Seven things you should do before family planning
Steps to take before family planning
- Make healthy food choices – It’s important to start making healthy food choices now and stocking up your fridge with food rich in nutrients such as fruits, vegetables, low fat dairy products, lean meat, fish, nuts and legumes. It is best if you can absorb a lot of protein, iron, calcium and folic acid from your diet. Try cutting down on junk food, fried food, chips and carbonated drinks.
- Begin taking folic acid supplements – It is recommended to take at least 400 micrograms (mcg) of folic acid supplement a day for women who are planning to get pregnant. You should start taking the supplement for at least three months before you successfully conceive. Folic acid should be continued even after you have successfully conceived. It plays an important role to prevent birth defects of the central nervous system such as spina bifida.

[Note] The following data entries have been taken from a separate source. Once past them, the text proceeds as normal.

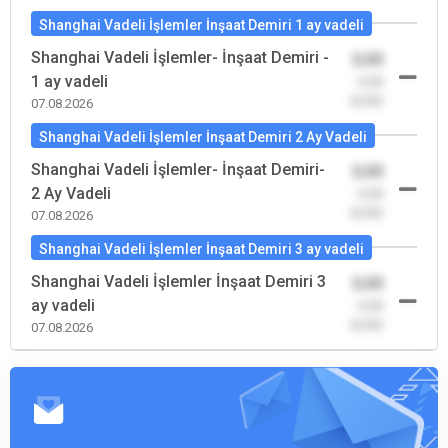
Shanghai Vadeli İşlemler İnşaat Demiri 1 ay vadeli
Shanghai Vadeli İşlemler- İnşaat Demiri -
0,00
1 ay vadeli
-0,00
(0,00)
07.08.2026
Shanghai Vadeli İşlemler İnşaat Demiri 2 Ay Vadeli
Shanghai Vadeli İşlemler- İnşaat Demiri-
0,00
2 Ay Vadeli
-0,00
(0,00)
07.08.2026
Shanghai Vadeli İşlemler İnşaat Demiri 3 ay vadeli
Shanghai Vadeli İşlemler İnşaat Demiri 3
0,00
ay vadeli
-0,00
(0,00)
07.08.2026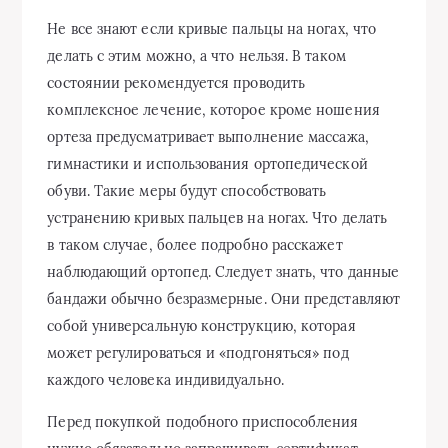
Не все знают если кривые пальцы на ногах, что
делать с этим можно, а что нельзя. В таком
состоянии рекомендуется проводить
комплексное лечение, которое кроме ношения
ортеза предусматривает выполнение массажа,
гимнастики и использования ортопедической
обуви. Такие меры будут способствовать
устранению кривых пальцев на ногах. Что делать
в таком случае, более подробно расскажет
наблюдающий ортопед. Следует знать, что данные
бандажи обычно безразмерные. Они представляют
собой универсальную конструкцию, которая
может регулироваться и «подгоняться» под
каждого человека индивидуально.
Перед покупкой подобного приспособления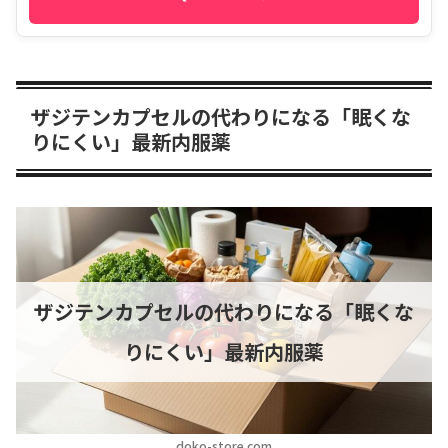
ザジテンカプセルの代わりになる「眠くな
りにくい」最新内服薬
ザジテンカプセルの代わりになる「眠くな
りにくい」最新内服薬
doko-store.com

- Maintain a healthy weight – This is important to prepare you for the upcoming stress of pregnancy and raising a child. Being underweight can put a strain on your physical health during pregnancy, and may result in an undernourished baby with low birth weight. Being overweight not only makes it harder to conceive, but also increases the risk of complications during pregnancy such as high blood pressure, gestational diabetes and miscarriage. By ensuring regular physical activity during the preconception period, this will help ensure an easier labor process at the later stage due to better pelvic muscle strength.
- Stop unhealthy behaviour – Unhealthy behaviour such as smoking and drinking alcohol will cause harm to your pregnancy and significantly increases the risk of premature birth, birth defects and infant death. You should stop these activities while you are planning to get pregnant, as even a small amount of these substances can affect fetal development in the early stages of pregnancy.

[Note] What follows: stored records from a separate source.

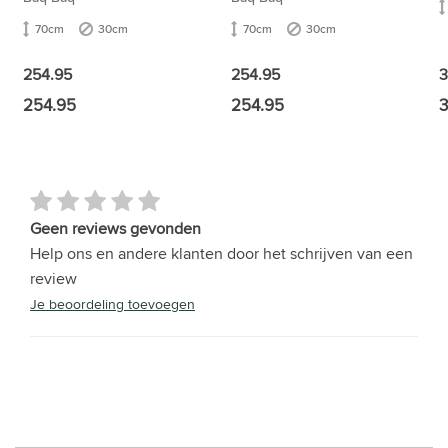
70cm
30cm
70cm
30cm
254.95
254.95
3
254.95
254.95
3
Geen reviews gevonden
Help ons en andere klanten door het schrijven van een
review
Je beoordeling toevoegen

- Consider preconception health screening – Getting a health screening targeted at your detailed family history, physical examination and laboratory testing for any hidden genetic diseases is essential during family planning. A good example will be thalassemia screening which can be done through a blood test for both males and females. We suggest that both you and your partner attend the health screening together in order to best assess your risk. If any genetic risk is detected, your pregnancy can then be monitored more closely by your gynaecologist for the safety of both you and your baby.

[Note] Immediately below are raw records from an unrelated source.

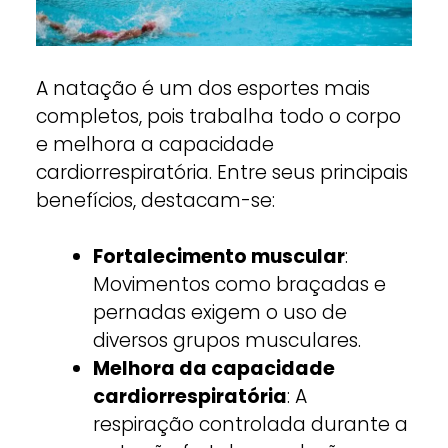
A natação é um dos esportes mais
completos, pois trabalha todo o corpo
e melhora a capacidade
cardiorrespiratória. Entre seus principais
benefícios, destacam-se:
Fortalecimento muscular
:
Movimentos como braçadas e
pernadas exigem o uso de
diversos grupos musculares.
Melhora da capacidade
cardiorrespiratória
: A
respiração controlada durante a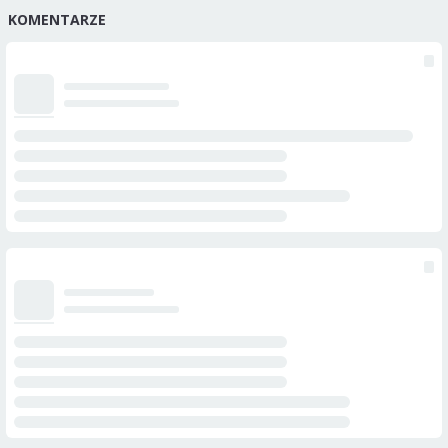
KOMENTARZE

- Get vaccinated to prevent infection during pregnancy – Maternal health is very important during a pregnancy. Some infections such as rubella and measles can harm your baby during pregnancy and cause long term complications. Fortunately, these infections can be prevented with MMR (measles, mumps, rubella) vaccination. MMR vaccination should be avoided once you are pregnant, so it is best to get it beforehand. Your yearly influenza vaccine shot is useful as well; particularly considering you do not want to fall sick once pregnant when there are limited medication options available.
- Talk to your doctor if you have any long term medical conditions – If you are suffering from any long term medical conditions and are on medication for this, talk to your doctor to know which medications are safe to continue in pregnancy and make a shared decision regarding switching medications once you are pregnant if required. For example, some thyroid medications and blood pressure medications might not be suitable to be taken in pregnancy so planning in advance will be needed.
Last but not least, starting a family is an exciting event. Throughout your pregnancy, be sure to keep up all of your healthy habits and enjoy the journey of nurturing a new life!